> **Atividade 1**: Copie do texto sobre a CPMI do INSS tudo o que vai de "Foi a senadora, inclusive, que" até "dos bolsonaristas ''vitoriosos''.".
> **Atividade 2**: Segundo o texto sobre a CPMI do INSS, quem serão os dois representantes de Mato Grosso do Sul na comissão?

> **Bloco de texto**:
• • • •
Mato Grosso do Sul terá dois representantes na CPMI que apura golpe contra beneficiários do INSS, no Congresso Nacional: senadora Tereza Cristina (Progressistas) e Beto Pereira (PSDB).
Foi a senadora, inclusive, que comandou a mesa na votação da escolha do presidente e relator da investigação. Havia expectativa de dois nomes governistas, mas a oposição aproveitou ''descuido'' da situação e emplacou os dois cargos. Conforme mostrou o TopMídiaNews, nesta quarta-feira (20), a parlamentar teve que conter a euforia dos bolsonaristas ''vitoriosos''.
Tanto Tereza quanto Beto têm dito que estão empolgados para atuar na apuração dos desvios. Eles dizem que, além do ressarcimento, querem a punição dos envolvidos.
Pereira diz que vai usar a comissão para criar regras para dificultar a possibilidade de descontos nos beneficiários. Cristina observa, no entanto, que é preciso ter isenção para que os trabalhos transcorram sem questionamentos.
• • • •
> **Dados fornecidos**:
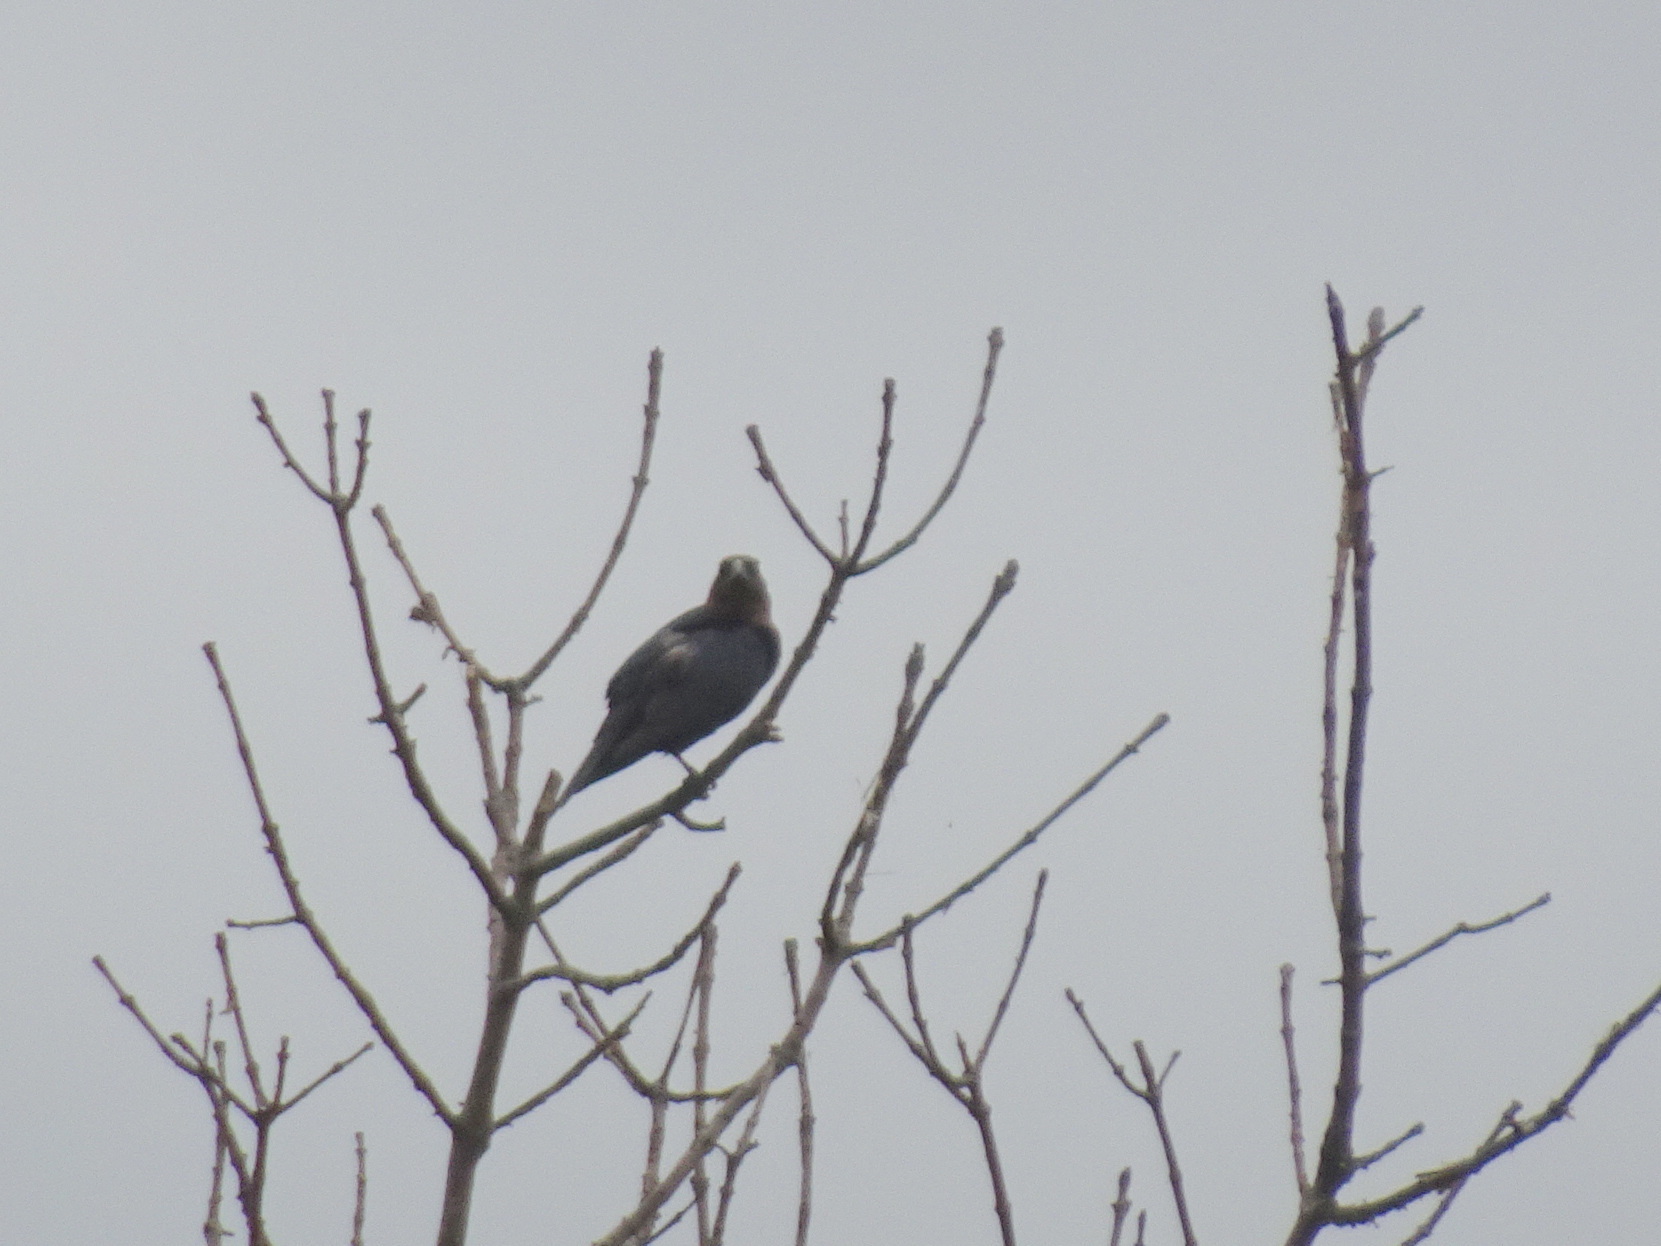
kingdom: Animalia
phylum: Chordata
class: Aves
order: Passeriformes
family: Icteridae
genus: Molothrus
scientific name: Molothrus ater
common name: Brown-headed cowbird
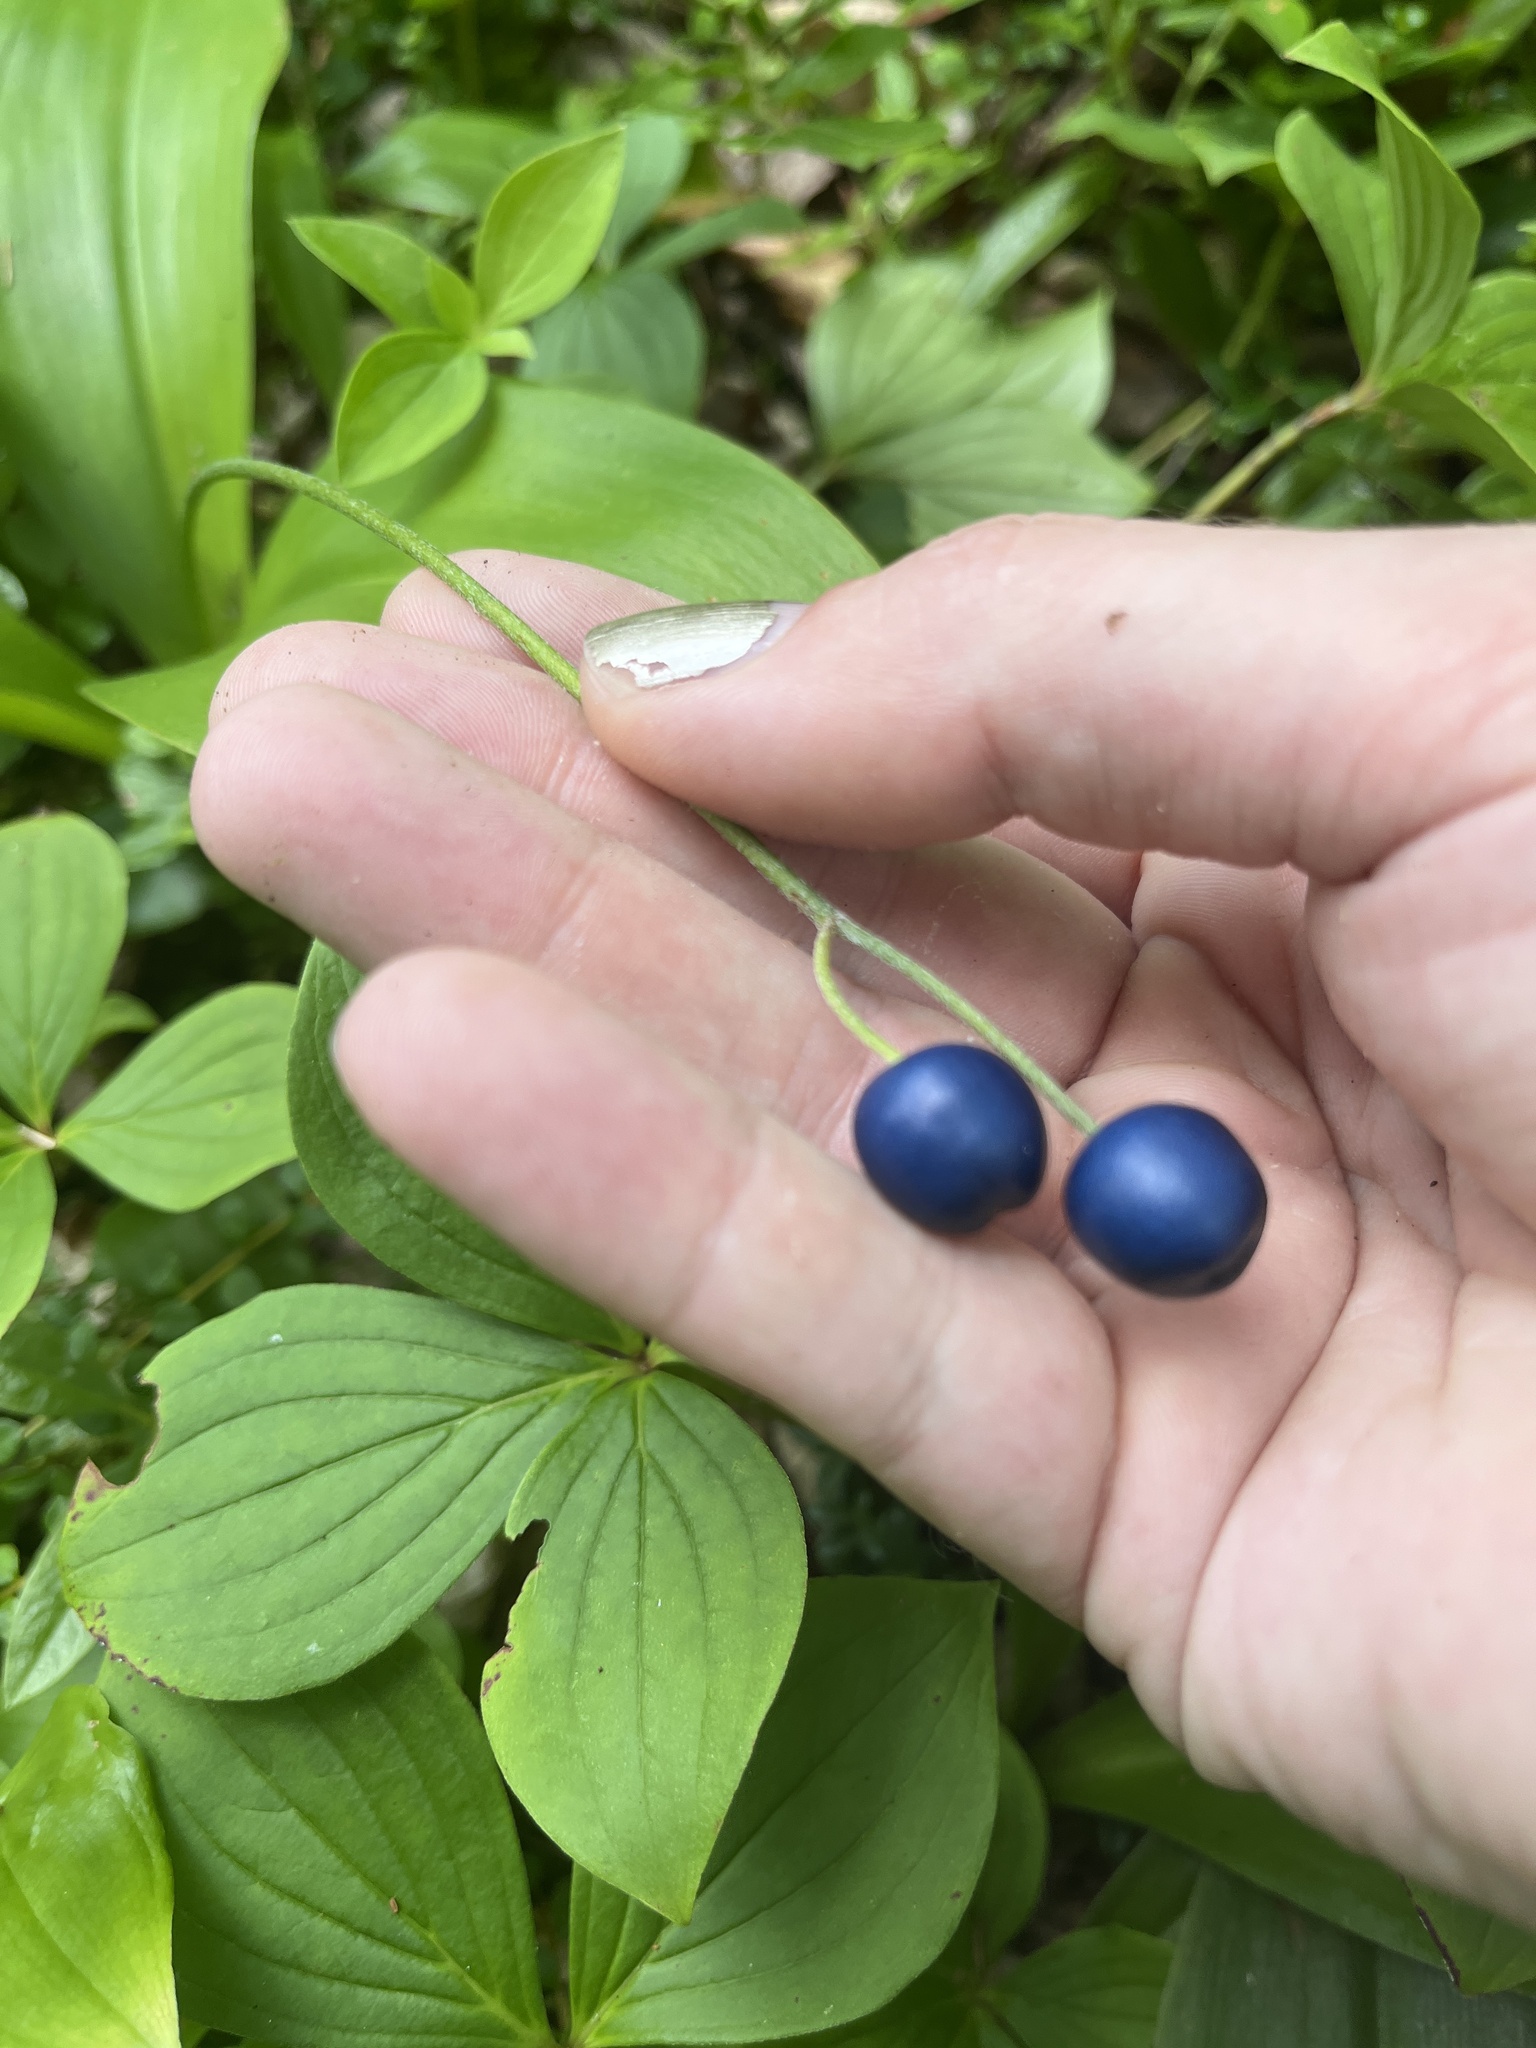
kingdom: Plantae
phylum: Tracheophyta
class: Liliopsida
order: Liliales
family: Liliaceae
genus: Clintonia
• • • •
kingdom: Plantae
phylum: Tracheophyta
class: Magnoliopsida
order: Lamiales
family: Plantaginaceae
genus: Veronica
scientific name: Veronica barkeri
• • • •
> **Resposta 1**:
Foi a senadora, inclusive, que comandou a mesa na votação da escolha do presidente e relator da investigação. Havia expectativa de dois nomes governistas, mas a oposição aproveitou ''descuido'' da situação e emplacou os dois cargos. Conforme mostrou o TopMídiaNews, nesta quarta-feira (20), a parlamentar teve que conter a euforia dos bolsonaristas ''vitoriosos''.

> **Resposta 2**: A senadora Tereza Cristina (Progressistas) e Beto Pereira (PSDB).